After the intervention of the prosecution, the defence counsel proceeded to inform the court presenting its concluding statements and trying to exempt Inocente Orlando Montano from any criminal responsibility, questioning the jurisdiction of the court to carry out the prosecution and questioning the evidence presented by the prosecution, without offering any explanation beyond the fact that the defendant had only administrative functions and was completely unaware of the decision to kill Father Ellacuría without leaving any witnesses.

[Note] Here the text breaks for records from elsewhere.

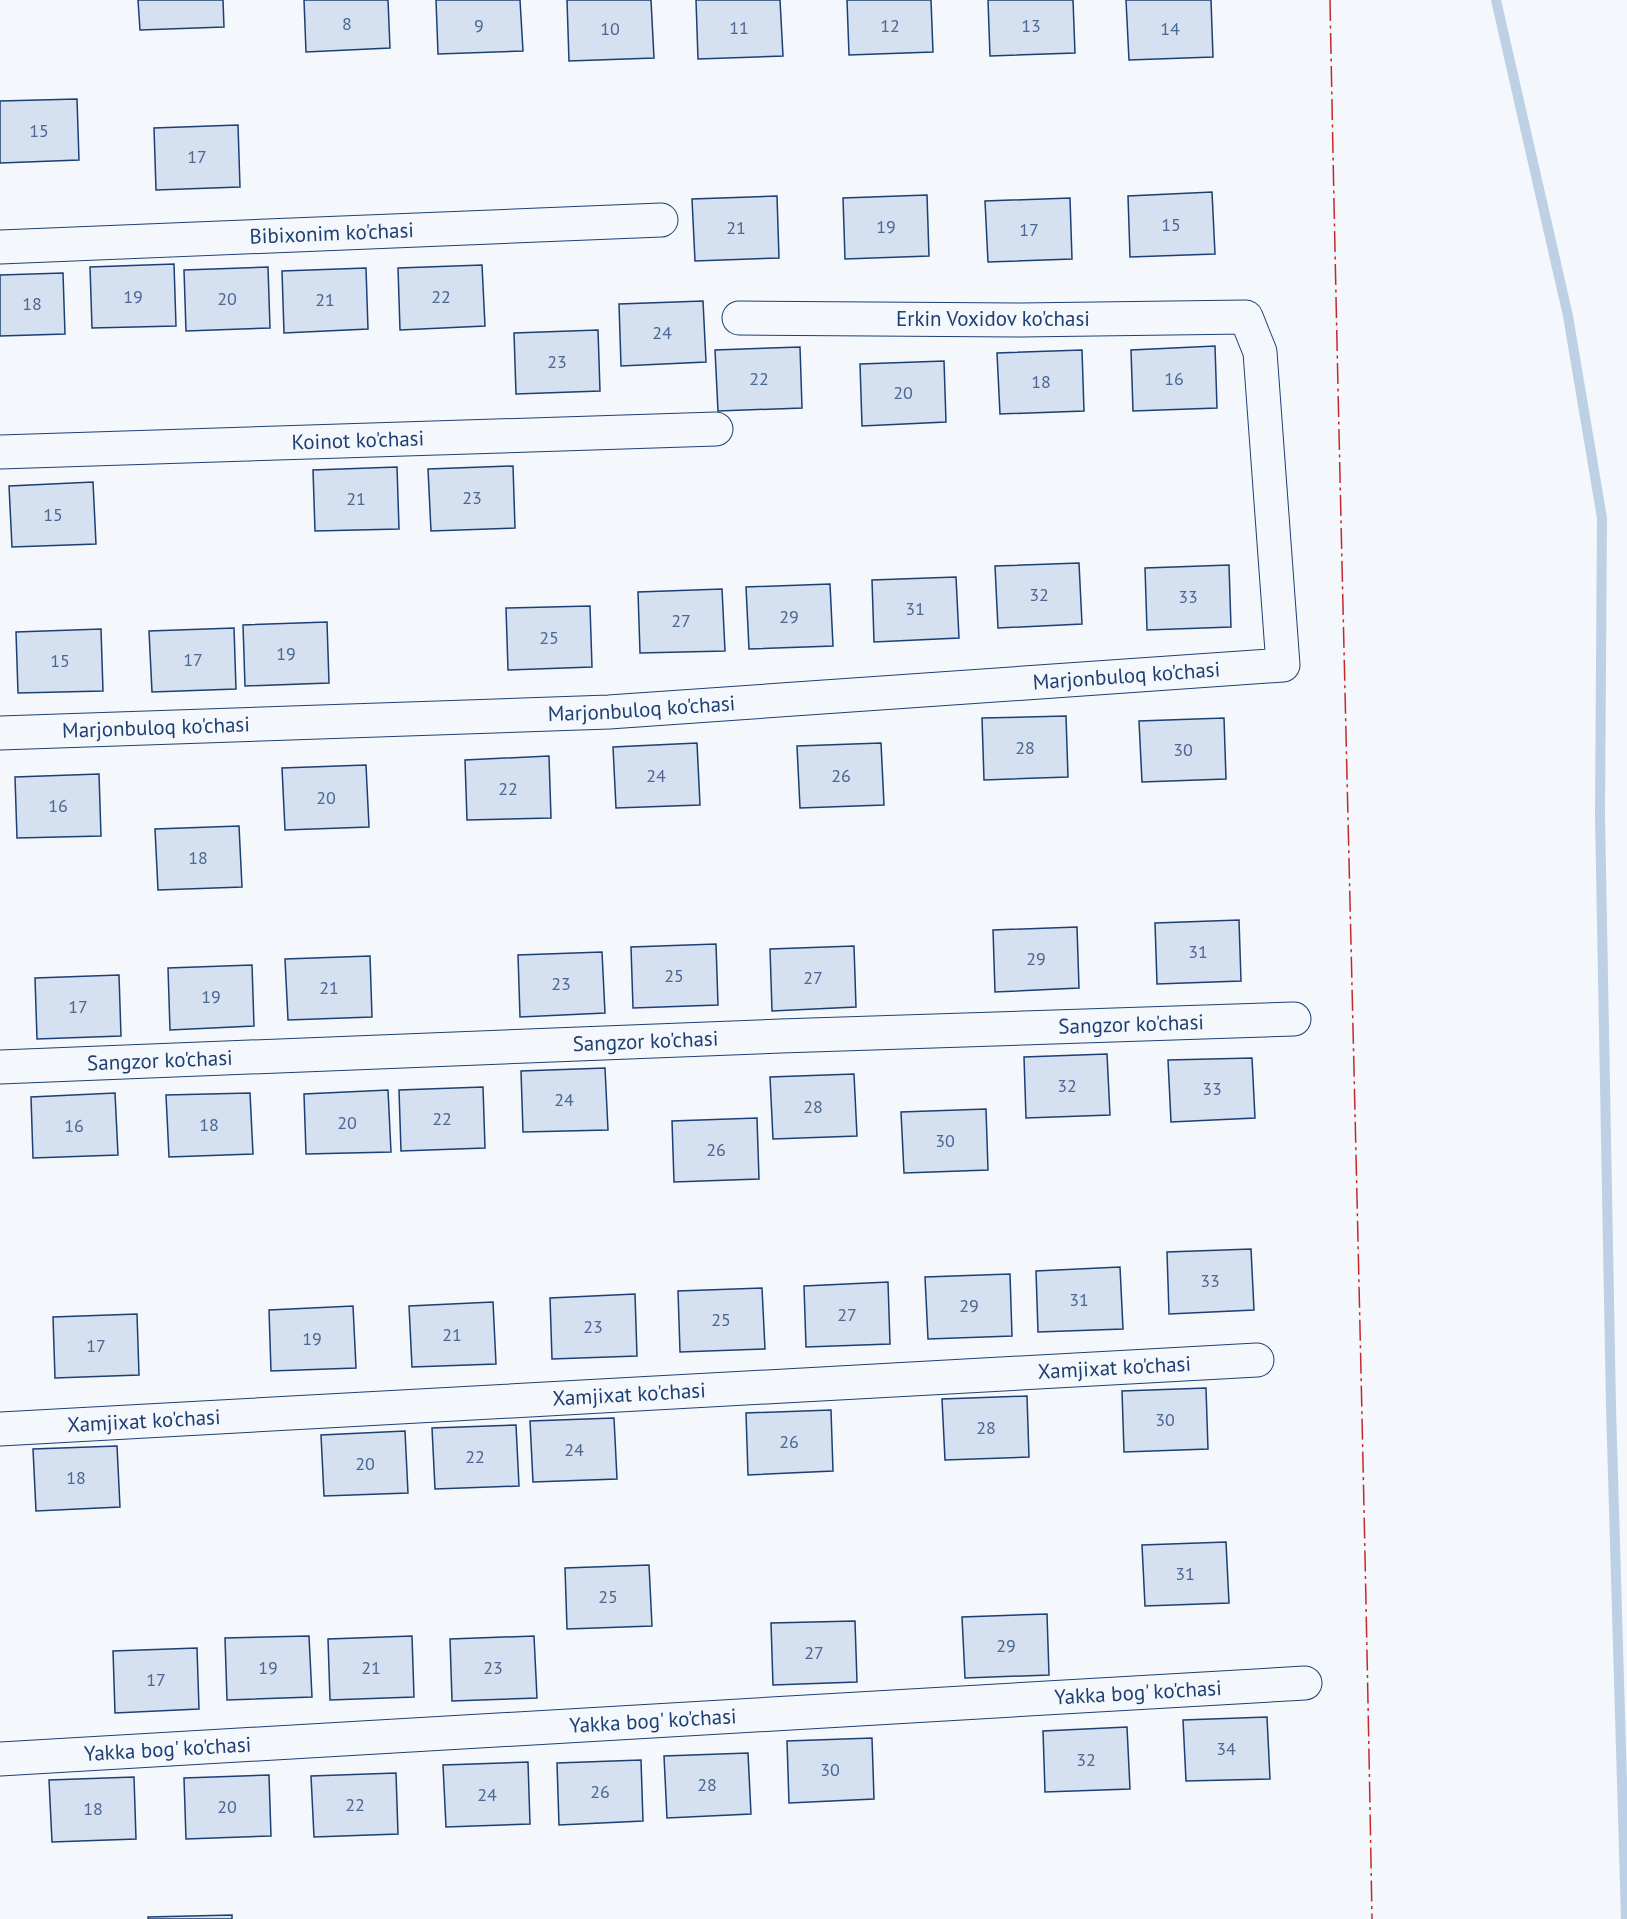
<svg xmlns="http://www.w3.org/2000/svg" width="1627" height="1919" font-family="'PT Sans',sans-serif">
	<rect width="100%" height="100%" fill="#f4f7fb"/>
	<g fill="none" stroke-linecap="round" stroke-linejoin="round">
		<path stroke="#bed0e5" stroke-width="10" d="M1496 0 1568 316 1602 518 1600 815 1611 1407 1626 1919"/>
	</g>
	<g fill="#d5e0f0" stroke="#1d3f73" stroke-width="1.5">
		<path d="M138 0H223L224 27 140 30Z"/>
		<path d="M304 0H388L390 48 306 52Z"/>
		<path d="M436 0H520L523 51 438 54Z"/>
		<path d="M567 0H651L654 58 569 61Z"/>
		<path d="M696 0H780L783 56 698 59Z"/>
		<path d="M847 0H931L933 52 849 55Z"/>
		<path d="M988 0H1073L1075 53 990 56Z"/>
		<path d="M1126 0H1211L1213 57 1129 60Z"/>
		<path d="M77 99 79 160 0 163V101Z"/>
		<path d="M238 125 240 187 156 190 154 128Z"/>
		<path d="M1212 192 1215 254 1130 257 1128 196Z"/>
		<path d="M927 195 929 256 845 259 843 198Z"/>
		<path d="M777 196 779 258 695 261 692 199Z"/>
		<path d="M1070 198 1072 259 988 262 985 201Z"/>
		<path d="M174 264 176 326 92 328 90 267Z"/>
		<path d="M482 265 485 326 400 330 398 268Z"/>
		<path d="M268 267 270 328 186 331 184 270Z"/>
		<path d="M366 268 368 329 284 333 282 271Z"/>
		<path d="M63 273 65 334 0 336V275Z"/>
		<path d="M703 301 706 362 621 366 619 304Z"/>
		<path d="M598 330 600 391 516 394 514 333Z"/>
		<path d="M1215 346 1217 408 1133 411 1131 350Z"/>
		<path d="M800 347 802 408 718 411 715 350Z"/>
		<path d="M1082 350 1084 411 1000 414 997 353Z"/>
		<path d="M944 361 946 422 862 426 860 364Z"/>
		<path d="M513 466 515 528 431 531 428 469Z"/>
		<path d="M397 467 399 529 315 531 313 470Z"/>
		<path d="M93 482 96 544 12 547 9 486Z"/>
		<path d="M1079 563 1082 624 998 628 995 566Z"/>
		<path d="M1229 565 1231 627 1147 630 1145 568Z"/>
		<path d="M956 577 959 638 874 642 872 580Z"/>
		<path d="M830 584 833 646 749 649 746 587Z"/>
		<path d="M722 589 725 651 640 653 638 592Z"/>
		<path d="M590 606 592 667 508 670 506 608Z"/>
		<path d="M327 622 329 683 245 686 243 625Z"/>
		<path d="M234 628 236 689 152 692 149 631Z"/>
		<path d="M101 629 103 691 18 693 16 632Z"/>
		<path d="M1066 716 1068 777 984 780 982 718Z"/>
		<path d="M1224 718 1226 779 1142 782 1139 721Z"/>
		<path d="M697 743 700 805 616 808 613 747Z"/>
		<path d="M881 743 884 805 800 808 797 746Z"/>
		<path d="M549 756 551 818 467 820 465 760Z"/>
		<path d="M366 765 369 827 285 830 282 768Z"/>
		<path d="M99 774 101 836 17 838 15 777Z"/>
		<path d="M239 826 242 887 158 890 155 829Z"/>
		<path d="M1239 920 1241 981 1157 984 1155 923Z"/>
		<path d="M1077 927 1079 988 995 992 993 930Z"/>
		<path d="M716 944 718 1005 633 1008 631 947Z"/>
		<path d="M854 946 856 1007 772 1011 770 949Z"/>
		<path d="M602 952 605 1013 520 1017 518 955Z"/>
		<path d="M370 956 372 1017 288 1020 285 959Z"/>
		<path d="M252 965 254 1026 170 1030 168 968Z"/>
		<path d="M119 975 121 1036 37 1039 35 978Z"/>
		<path d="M1107 1054 1110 1115 1026 1118 1024 1057Z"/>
		<path d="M1252 1058 1255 1118 1171 1122 1168 1060Z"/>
		<path d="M605 1068 608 1130 523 1132 521 1071Z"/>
		<path d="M854 1074 857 1136 773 1139 770 1077Z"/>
		<path d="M483 1087 485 1148 401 1151 399 1090Z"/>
		<path d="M388 1090 391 1152 306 1154 304 1094Z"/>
		<path d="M115 1093 118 1155 33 1158 31 1097Z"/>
		<path d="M250 1093 253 1154 169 1157 166 1095Z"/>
		<path d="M986 1109 988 1170 904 1173 901 1112Z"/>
		<path d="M757 1118 759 1179 674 1182 672 1121Z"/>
		<path d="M1251 1249 1254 1310 1169 1314 1167 1252Z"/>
		<path d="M1120 1267 1123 1329 1038 1332 1036 1271Z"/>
		<path d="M1010 1274 1012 1336 928 1339 925 1277Z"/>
		<path d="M888 1282 890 1344 806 1347 804 1286Z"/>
		<path d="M762 1288 765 1349 680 1352 678 1291Z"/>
		<path d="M635 1294 637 1356 552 1359 550 1298Z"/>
		<path d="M493 1302 496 1364 412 1367 409 1306Z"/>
		<path d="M353 1306 356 1368 271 1371 269 1310Z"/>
		<path d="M137 1314 139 1375 55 1378 53 1317Z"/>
		<path d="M1206 1388 1208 1449 1124 1452 1122 1391Z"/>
		<path d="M1027 1396 1029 1457 945 1460 942 1399Z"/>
		<path d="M831 1410 833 1471 748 1475 746 1413Z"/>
		<path d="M614 1418 617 1479 533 1482 530 1421Z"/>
		<path d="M516 1425 519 1486 435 1489 432 1428Z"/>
		<path d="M405 1431 408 1493 324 1496 321 1435Z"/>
		<path d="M117 1446 120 1507 36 1511 33 1449Z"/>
		<path d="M1226 1542 1229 1603 1145 1606 1142 1545Z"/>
		<path d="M649 1565 652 1626 567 1629 565 1568Z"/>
		<path d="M1047 1614 1049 1675 965 1678 962 1617Z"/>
		<path d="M855 1621 857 1682 773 1685 771 1623Z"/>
		<path d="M309 1636 312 1697 227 1700 225 1638Z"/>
		<path d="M412 1636 414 1697 330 1700 328 1639Z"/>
		<path d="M534 1636 537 1698 452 1701 450 1639Z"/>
		<path d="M197 1648 199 1709 115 1713 113 1651Z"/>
		<path d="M1267 1717 1270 1779 1186 1781 1183 1720Z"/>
		<path d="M1127 1727 1130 1789 1045 1792 1043 1731Z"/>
		<path d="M872 1738 874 1799 789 1803 787 1741Z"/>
		<path d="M748 1753 751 1814 667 1818 664 1756Z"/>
		<path d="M641 1760 643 1821 559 1825 557 1763Z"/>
		<path d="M528 1762 530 1824 446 1827 443 1765Z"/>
		<path d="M396 1773 398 1834 314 1837 311 1776Z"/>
		<path d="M269 1775 271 1836 186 1839 184 1778Z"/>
		<path d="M134 1777 136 1839 52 1842 49 1780Z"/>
		<path d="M232 1915V1919H148V1917Z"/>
	</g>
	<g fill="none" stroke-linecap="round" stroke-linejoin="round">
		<defs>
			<g id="minor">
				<path id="s1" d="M0 247 661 220"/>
				<path id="s2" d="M0 452 716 429"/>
				<path id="s3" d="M0 733 609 712 1283 665 1260 352 1246 317 1021 320 739 318"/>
				<path id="s4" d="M0 1067 781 1036 1294 1019"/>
				<path id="s5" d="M0 1429 1257 1360"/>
				<path id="s6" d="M0 1759 1305 1683"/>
			</g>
		</defs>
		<use href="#minor" stroke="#1d3f73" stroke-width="35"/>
		<use href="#minor" stroke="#f4f7fb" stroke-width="33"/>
		<path stroke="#c62828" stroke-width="1.5" stroke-dasharray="21 4.5 3 4.5" stroke-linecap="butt" d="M1330 0C1342 640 1361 1279 1372 1919"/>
	</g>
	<g text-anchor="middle" stroke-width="4.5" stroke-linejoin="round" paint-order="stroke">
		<g font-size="18" fill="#4b6792">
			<text x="347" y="30">8</text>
			<text x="479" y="32">9</text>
			<text x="890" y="32">12</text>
			<text x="1031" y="32">13</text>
			<text x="739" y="34">11</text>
			<text x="610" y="35">10</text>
			<text x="1170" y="35">14</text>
			<text x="39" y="137">15</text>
			<text x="197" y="163">17</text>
			<text x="1171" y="231">15</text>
			<text x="886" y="233">19</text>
			<text x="736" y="234">21</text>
			<text x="1029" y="236">17</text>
			<text x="133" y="303">19</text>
			<text x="441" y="303">22</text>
			<text x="227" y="305">20</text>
			<text x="325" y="306">21</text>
			<text x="32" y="310">18</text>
			<text x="662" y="339">24</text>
			<text x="557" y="368">23</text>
			<text x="759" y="385">22</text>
			<text x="1174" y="385">16</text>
			<text x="1041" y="388">18</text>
			<text x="903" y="399">20</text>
			<text x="472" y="504">23</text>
			<text x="356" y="505">21</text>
			<text x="53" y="521">15</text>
			<text x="1039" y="601">32</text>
			<text x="1188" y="603">33</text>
			<text x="915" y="615">31</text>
			<text x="789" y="623">29</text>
			<text x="681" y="627">27</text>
			<text x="549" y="644">25</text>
			<text x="286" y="660">19</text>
			<text x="193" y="666">17</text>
			<text x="60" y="667">15</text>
			<text x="1025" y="754">28</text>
			<text x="1183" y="756">30</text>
			<text x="656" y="782">24</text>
			<text x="841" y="782">26</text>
			<text x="508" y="795">22</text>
			<text x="326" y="804">20</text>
			<text x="58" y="812">16</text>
			<text x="198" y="864">18</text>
			<text x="1198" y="958">31</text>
			<text x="1036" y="965">29</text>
			<text x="674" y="982">25</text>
			<text x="813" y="984">27</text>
			<text x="561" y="990">23</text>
			<text x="329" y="994">21</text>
			<text x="211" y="1003">19</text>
			<text x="78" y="1013">17</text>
			<text x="1067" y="1092">32</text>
			<text x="1212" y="1095">33</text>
			<text x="564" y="1106">24</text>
			<text x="813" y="1113">28</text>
			<text x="442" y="1125">22</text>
			<text x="347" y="1129">20</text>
			<text x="209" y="1131">18</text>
			<text x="74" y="1132">16</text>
			<text x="945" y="1147">30</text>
			<text x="716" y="1156">26</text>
			<text x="1210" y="1287">33</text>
			<text x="1079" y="1306">31</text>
			<text x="969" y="1312">29</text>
			<text x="847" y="1321">27</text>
			<text x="721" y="1326">25</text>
			<text x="593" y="1333">23</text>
			<text x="452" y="1341">21</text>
			<text x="312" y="1345">19</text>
			<text x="96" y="1352">17</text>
			<text x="1165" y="1426">30</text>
			<text x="986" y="1434">28</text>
			<text x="789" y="1448">26</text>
			<text x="574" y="1456">24</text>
			<text x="475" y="1463">22</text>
			<text x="365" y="1470">20</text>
			<text x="76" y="1484">18</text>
			<text x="1185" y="1580">31</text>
			<text x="608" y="1603">25</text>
			<text x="1006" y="1652">29</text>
			<text x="814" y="1659">27</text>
			<text x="268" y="1674">19</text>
			<text x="371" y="1674">21</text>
			<text x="493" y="1674">23</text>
			<text x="156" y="1686">17</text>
			<text x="1226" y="1755">34</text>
			<text x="1086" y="1766">32</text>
			<text x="830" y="1776">30</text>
			<text x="707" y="1791">28</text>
			<text x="600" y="1798">26</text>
			<text x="487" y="1801">24</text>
			<text x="355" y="1811">22</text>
			<text x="227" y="1813">20</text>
			<text x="93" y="1815">18</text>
		</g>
		<g font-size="21" fill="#1d3f73" stroke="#f4f7fb">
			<text dy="7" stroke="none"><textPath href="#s1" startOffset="332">Bibixonim ko'chasi</textPath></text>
			<text x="993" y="326">Erkin Voxidov ko'chasi</text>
			<text dy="7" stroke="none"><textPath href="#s2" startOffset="358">Koinot ko'chasi</textPath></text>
			<text dy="7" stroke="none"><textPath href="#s3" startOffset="1128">Marjonbuloq ko'chasi</textPath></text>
			<text dy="7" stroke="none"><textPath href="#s3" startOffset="642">Marjonbuloq ko'chasi</textPath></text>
			<text dy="7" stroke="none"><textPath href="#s3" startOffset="156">Marjonbuloq ko'chasi</textPath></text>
			<text dy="7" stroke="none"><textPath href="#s4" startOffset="1132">Sangzor ko'chasi</textPath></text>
			<text dy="7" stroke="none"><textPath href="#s4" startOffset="646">Sangzor ko'chasi</textPath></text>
			<text dy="7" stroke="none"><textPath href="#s4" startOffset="160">Sangzor ko'chasi</textPath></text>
			<text dy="7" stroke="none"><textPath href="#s5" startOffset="1116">Xamjixat ko'chasi</textPath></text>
			<text dy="7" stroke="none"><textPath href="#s5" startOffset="630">Xamjixat ko'chasi</textPath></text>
			<text dy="7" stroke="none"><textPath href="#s5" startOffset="144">Xamjixat ko'chasi</textPath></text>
			<text dy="7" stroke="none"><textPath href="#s6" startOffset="1140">Yakka bog' ko'chasi</textPath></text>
			<text dy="7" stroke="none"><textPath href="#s6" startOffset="654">Yakka bog' ko'chasi</textPath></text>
			<text dy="7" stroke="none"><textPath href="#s6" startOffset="168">Yakka bog' ko'chasi</textPath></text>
		</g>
	</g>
</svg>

The trial ended with the final intervention of Inocente Montano, who chose to make use of his right to the last word.  Despite the opportunity to acknowledge his participation in the criminal acts, he denied all the facts for which he was accused and remained faithful to the version that the army’s High Command had nothing to do with the murders and that they were due to a unilateral decision by Colonel Benavides, who was in charge of the Atlacatl Battalion. He did acknowledge that he belonged and still belongs to the Tandona, confirming that it is an organization that has not disappeared and that still meets frequently. 

After this intervention, the President of the Criminal Chamber of the Audiencia Nacional concluded the trial, leaving the case remitted for judgment, which is expected in the coming months. 

For everyone at Guernica and as we rightly pointed out from the private prosecution, “without justice there is no peace, no reconciliation and no forgiveness”. The judiciary is an essential mechanism that accompanies transitional processes and cannot ignore serious human rights violations and international crimes. Despite the fact that today it is deeply undermined, it was thanks to the principle of universal jurisdiction that we have been able to reach this moment and hold this trial before a Spanish Court that has effectively ensured the protection and guardianship of international legal assets, acting on behalf of the international community and above all, returning some justice to the Salvadoran people who have fought so hard to achieve it, without results. Universal justice is not only justice, it is solidarity and hope for the victims. 

As soon as we have news of the judgment, we will continue to report.